There has been controversy over whether HRT is associated with an increased risk of breast cancer over many years. A major collaborative reanalysis of most of the existing data was published in The Lancet 5 years ago (Beral et al. for the Collaborative Group on Hormonal Factors in Breast Cancer, 1997). The key conclusions were that there was an increased risk of breast cancer that occurred whilst on treatment and was related to the duration of treatment. The risk declined when treatment was stopped and seemed to return to baseline about 5 years after HRT was discontinued. The absolute risk of breast cancer over the 20-year period between the ages of 50–70 years was estimated to be 45 cases per 1000 women. This risk increases by an additional two cases of breast cancer (range one to three) for 5 years of HRT, by six extra cases (range three to nine) for 10 years of HRT and 12 extra cases (range five to 20) associated with 15 years treatment per 1000 women (see Table 1). This information was incorporated into the product information [Summary of Product Characteristics (SPC) and the Patient Information Leaflets] for licensed systemic HRT products. The data were derived from 51 epidemiological studies, and much (approximately 80%) of the information was from women treated with oestrogen-only therapy.
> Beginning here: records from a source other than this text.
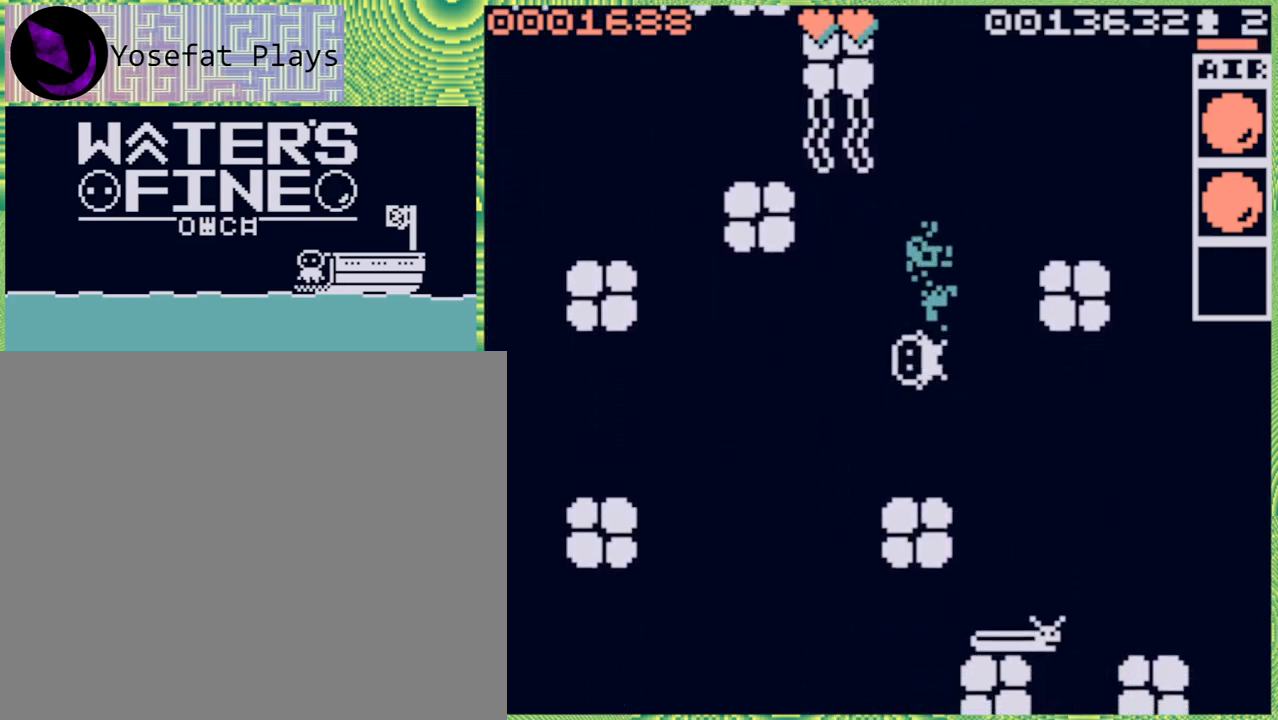
{"buttons": ["B"], "left_stick": "left", "right_stick": "center", "events": [[483, "B", "down"]]}
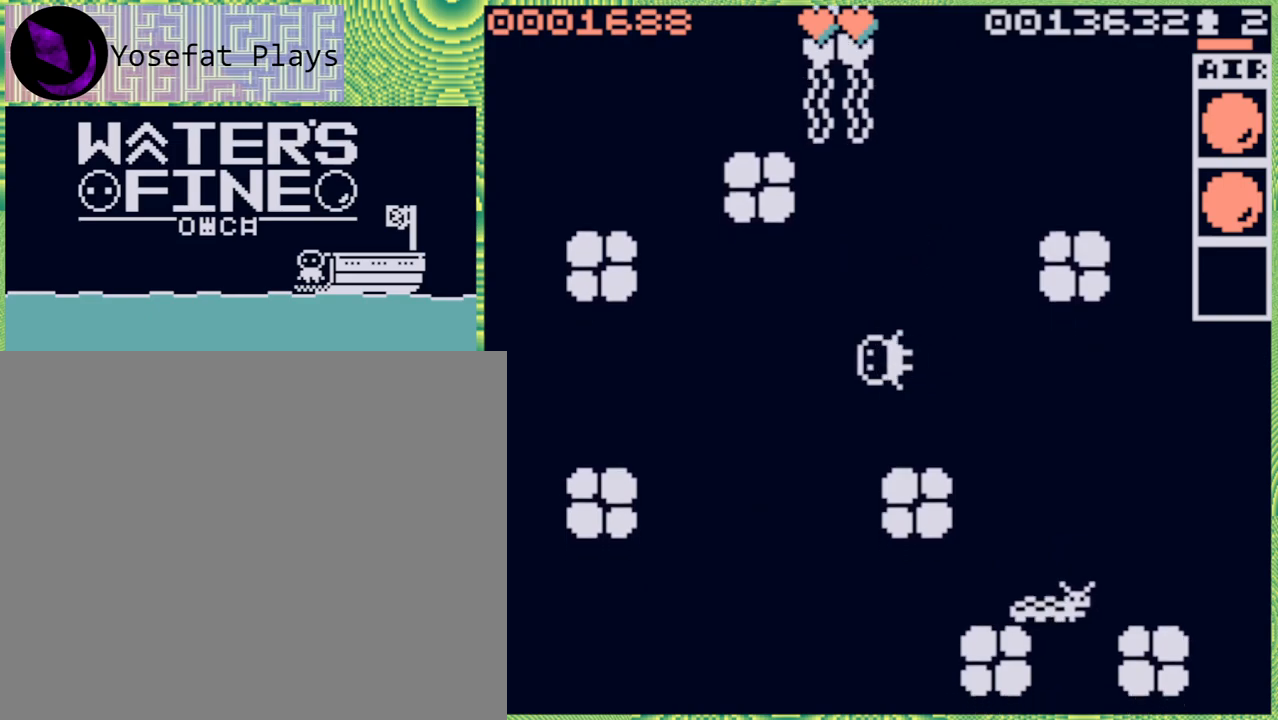
{"buttons": ["B"], "left_stick": "down", "right_stick": "center", "events": [[100, "B", "up"], [117, "left_stick", "down"], [233, "B", "down"], [317, "B", "up"], [450, "B", "down"]]}
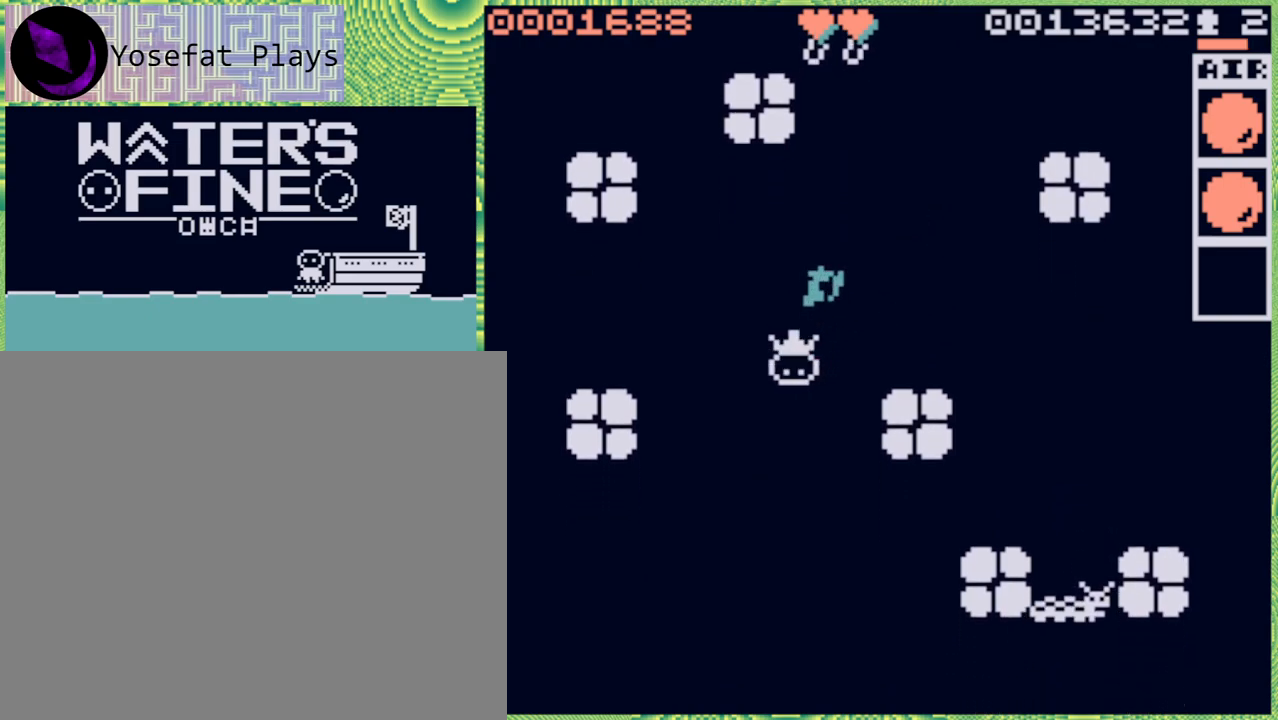
{"buttons": [], "left_stick": "down", "right_stick": "center", "events": [[67, "B", "up"], [367, "B", "down"], [467, "B", "up"]]}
No conclusions could be made regarding different regimens or products and some speculated that the addition of progestagen could reduce the risk; though there was no evidence from the limited data this was true.

This increased risk of breast cancer has now been confirmed in RCTs. In both the reported WHI results and in HERSII, women were treated with a particular form of continuous combined HRT as noted above. A further arm of the WHI trial with a smaller number of women who have had a hysterectomy is continuing using oestrogen-only therapy. WHI results confirmed that women taking combined HRT had an increased risk, similar to that found by Beral et al. (Collaborative Group on Hormonal Factors in Breast Cancer, 1997) which was in women taking oestrogen alone. Previously, it was unknown whether the increased diagnosis was due to increased monitoring of HRT users; the WHI trial showed that this potential source of bias was unlikely. Women receiving the hormone combination had a 26% increased risk of breast cancer [hazard ratio 1·26, 95% confidence interval (CI) 1·00–1·59] and this was an important consideration in the early termination of the study by the Data and Safety Monitoring Board. Women had been followed for an average of 5·2 years when these results reached predetermined levels of harm, while the planned duration was 8·5 years. HERSII, using the same HRT combination, found an overall relative hazard 1·27 (95% CI 0·84–1·94) over an average of 6·8 years of follow-up.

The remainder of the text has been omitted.